The trio have been friends since middle school. "We were raised by women who were very dedicated," Smith said. His friends nodded in agreement.

In addition to promoting the late civil rights leaders, they developed another T-shirt that reads "Young, Black and Educated."

This message is to inspire youth to reach for an education, especially black men, Smith said. "Black men are not stepping up to the plate in society. They need to stay in school," he added."

Statistics are such that we are not successful, and it is hard for people to take those of us trying to make it seriously," said Jones, a recent Hampton University graduate. "That is why we came up with the idea to show what we are and what others can achieve."

Smith is taking computer programming classes to maintain the company's computers. "We want to keep as much as we can in-house," he said.

The plan for the T-shirt sales is to create a pool of college scholarship money, Jones said.

The group was well-received at the Black College Expo in Atlanta."

We heard about it on the radio and decided to head down," Jones said. "We just wanted to set up a booth, and we ended up speaking at two seminars."

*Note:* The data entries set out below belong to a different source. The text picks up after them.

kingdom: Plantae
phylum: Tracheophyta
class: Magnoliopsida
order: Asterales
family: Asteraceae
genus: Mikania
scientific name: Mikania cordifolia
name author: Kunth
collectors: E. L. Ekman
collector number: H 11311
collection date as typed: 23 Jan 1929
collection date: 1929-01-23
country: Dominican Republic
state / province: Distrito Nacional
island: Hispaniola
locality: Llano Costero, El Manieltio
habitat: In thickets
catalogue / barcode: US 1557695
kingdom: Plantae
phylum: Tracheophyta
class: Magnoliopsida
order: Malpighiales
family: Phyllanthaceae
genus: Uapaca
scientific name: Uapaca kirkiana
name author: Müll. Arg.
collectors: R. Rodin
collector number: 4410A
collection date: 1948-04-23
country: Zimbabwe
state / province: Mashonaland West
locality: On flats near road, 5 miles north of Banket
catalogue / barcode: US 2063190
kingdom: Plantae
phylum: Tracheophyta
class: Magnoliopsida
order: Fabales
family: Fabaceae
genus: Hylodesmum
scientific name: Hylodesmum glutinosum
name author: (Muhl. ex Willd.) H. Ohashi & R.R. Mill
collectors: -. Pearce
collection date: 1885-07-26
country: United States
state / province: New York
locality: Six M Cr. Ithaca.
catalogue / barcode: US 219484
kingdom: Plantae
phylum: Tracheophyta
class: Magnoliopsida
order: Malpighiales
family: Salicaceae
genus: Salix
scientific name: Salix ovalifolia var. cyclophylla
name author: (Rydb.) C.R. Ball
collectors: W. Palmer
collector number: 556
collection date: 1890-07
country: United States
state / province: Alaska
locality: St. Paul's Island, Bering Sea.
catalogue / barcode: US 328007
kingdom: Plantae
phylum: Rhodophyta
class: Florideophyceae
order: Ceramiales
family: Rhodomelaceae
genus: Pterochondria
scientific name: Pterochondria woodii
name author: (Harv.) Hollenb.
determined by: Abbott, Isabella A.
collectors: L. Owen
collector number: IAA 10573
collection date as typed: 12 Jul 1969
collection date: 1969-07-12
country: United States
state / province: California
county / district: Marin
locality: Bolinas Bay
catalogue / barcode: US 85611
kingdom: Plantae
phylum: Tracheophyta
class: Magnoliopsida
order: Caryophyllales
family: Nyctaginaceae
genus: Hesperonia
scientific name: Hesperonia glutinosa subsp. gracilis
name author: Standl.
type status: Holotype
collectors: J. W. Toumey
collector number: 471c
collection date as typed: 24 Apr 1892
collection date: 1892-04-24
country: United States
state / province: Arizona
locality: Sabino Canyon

The group met with organizers and presented their T-shirts.

Expo organizer Pluscedia Williams said, "We really liked the shirts, especially the ones that read 'Young, Black and Educated.' That really applies to this group."

Most African-American males who go to college are on an athletic program, so it was nice to meet some who went to college just for education. I was also impressed because they are so young and are already trying to figure a way to give back to the community."

At the seminars, they spoke to students about how to prepare and handle new life in college."

We talked about not letting the freedom get to you," said Eastman, an HU pharmacy student.

The three friends also spoke to parents on how to prepare their children for college."

We told parents to give their children responsibilities before college, such as going shopping for their own school supplies and dorm room items," Jones said."

I liked that Tommy Jones emphasized to parents that he always knew financial struggles," Williams said. "But he told the group he also knew how to shop with just a little money in his pocket. Many of his classmates did not know how to do that."

Supply and Demand began less than a year ago as a media company that copies event CDs and DVDs for clients to sell. They hope to eventually open stores where the public can make copies of CDs.

Their clients include rapper Quan and professional skateboard athlete Andy McDonald.